*** Opening STORED DATA ***
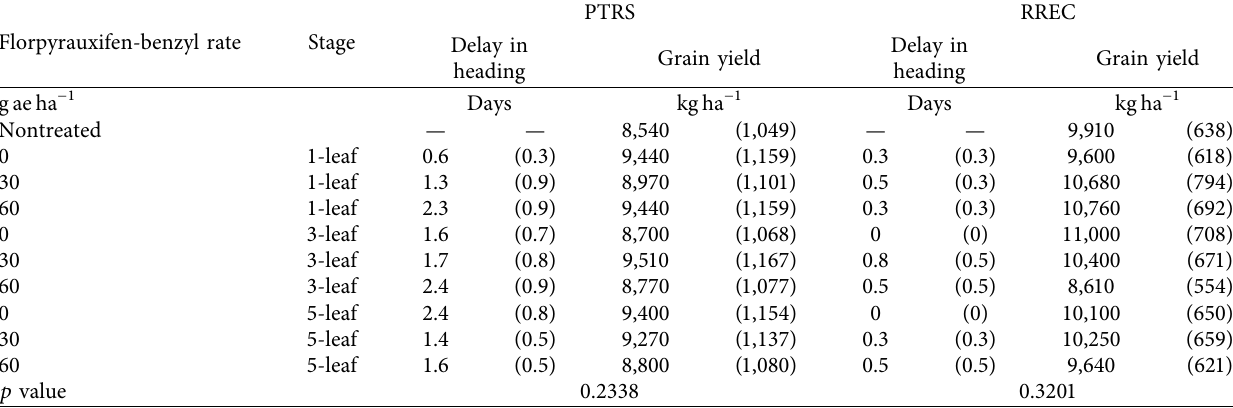
Table 7: Heading and grain yield response of CLXL745 at the Pine Tree Research Station (PTRS) and Rice Research and Extension Center (RREC) a,b,c .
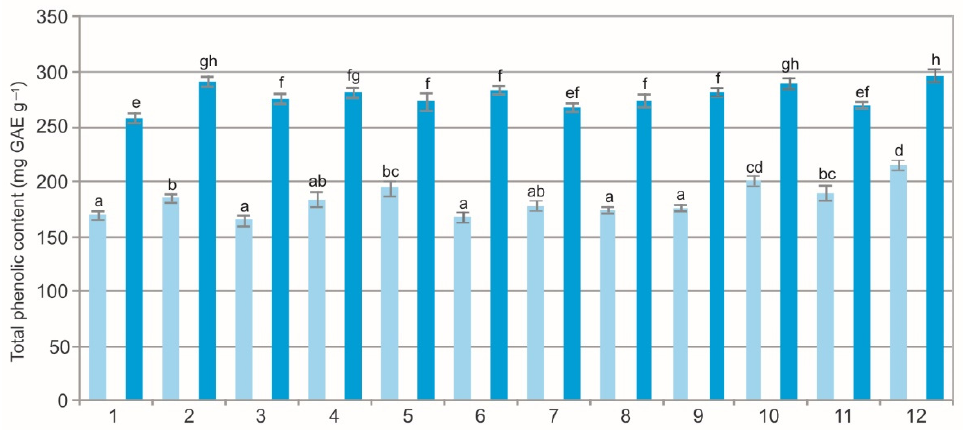
Figure 1. Total phenolic concentration in water (light blue) and ethanol (dark blue) leaf extracts from bearberry plants in different populations. The values designated by the different letters are significantly different ( p < 0.05).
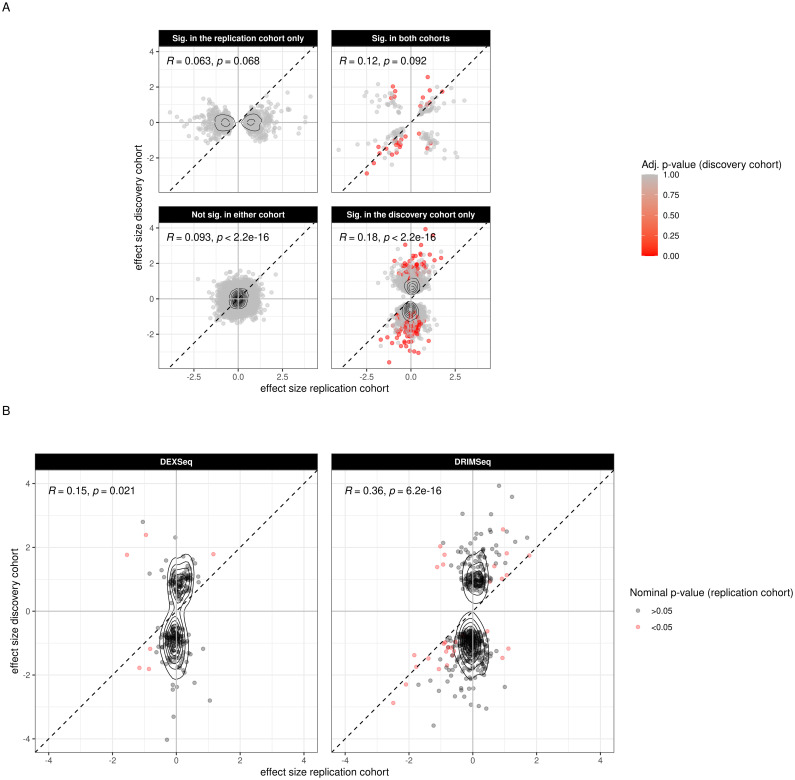
DTU replication in an independent cohort.Each data point corresponds to one transcript. The estimated effect size in the discovery cohort is represented on the y-axis and the estimated effect size for the replication cohort on the x-axis. A: The overlapping set of transcripts between the two cohorts is divided into 4 categories depending on their nominal significance in either cohort according to DRIMSeq. Transcripts not found to be significant in any cohort are shown in the lower left quadrant. Transcripts found to be significant in both cohorts in the upper right quadrant. Transcripts found to be significant only in the replication or in the discovery cohort are in the upper left and lower right quadrant respectively. The color scale (red-gray) shows adjusted p-value in the discovery cohort. B: Displayed are all DTU events (significant after correction) of the discovery cohort. Red color indicates nominal significance (before correction) in the replication cohort. The two columns present the results obtained from each respective tool.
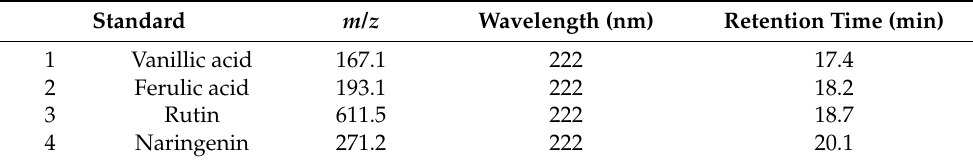
Table 4. Wavelengths of quantification and retention times related to the investigated phenolic compounds.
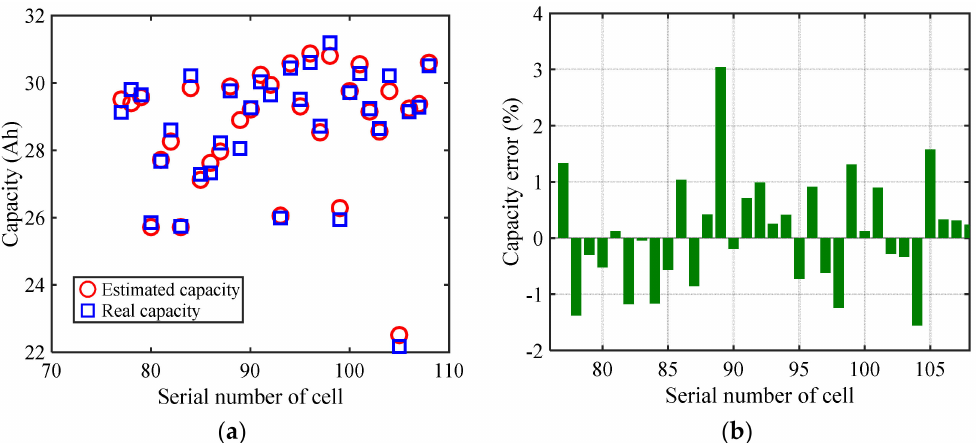
Figure 9. Capacity estimation results: ( a ) Capacity; ( b ) capacity error.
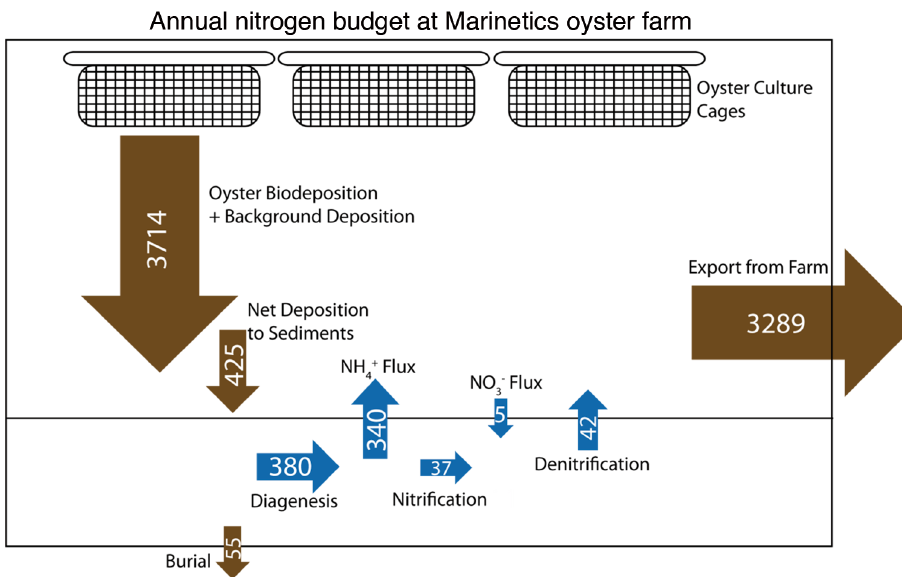
Fig 11. Annual nitrogen budget for the Marinetics oyster farm. Brown arrows represent physical transport, while blue arrows represent biogeochemical fluxes. Clearly, the majority of the material that could potentially be integrated into the sediments is exported from the site before biogeochemical transformation could occur. NH 4+ fluxes dominate the sediment–water exchanges. All units in µmol m –2 h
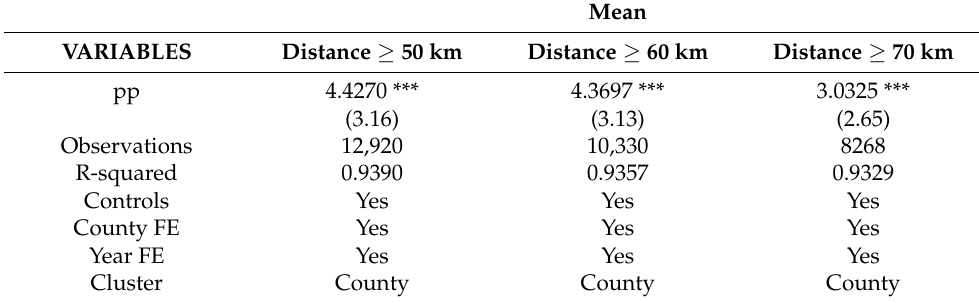
Table 5. Spillover effect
*** Closing STORED DATA ***
→ **REQUIRED WORK**: Up to and including the line with "Figure 1. Total", copy the data above from its first line. Skip pictures.

→ **SOLUTION FOR THIS TASK**:
Table 7: Heading and grain yield response of CLXL745 at the Pine Tree Research Station (PTRS) and Rice Research and Extension Center (RREC) a,b,c .
Figure 1. Total phenolic concentration in water (light blue) and ethanol (dark blue) leaf extracts from bearberry plants in different populations. The values designated by the different letters are significantly different ( p < 0.05).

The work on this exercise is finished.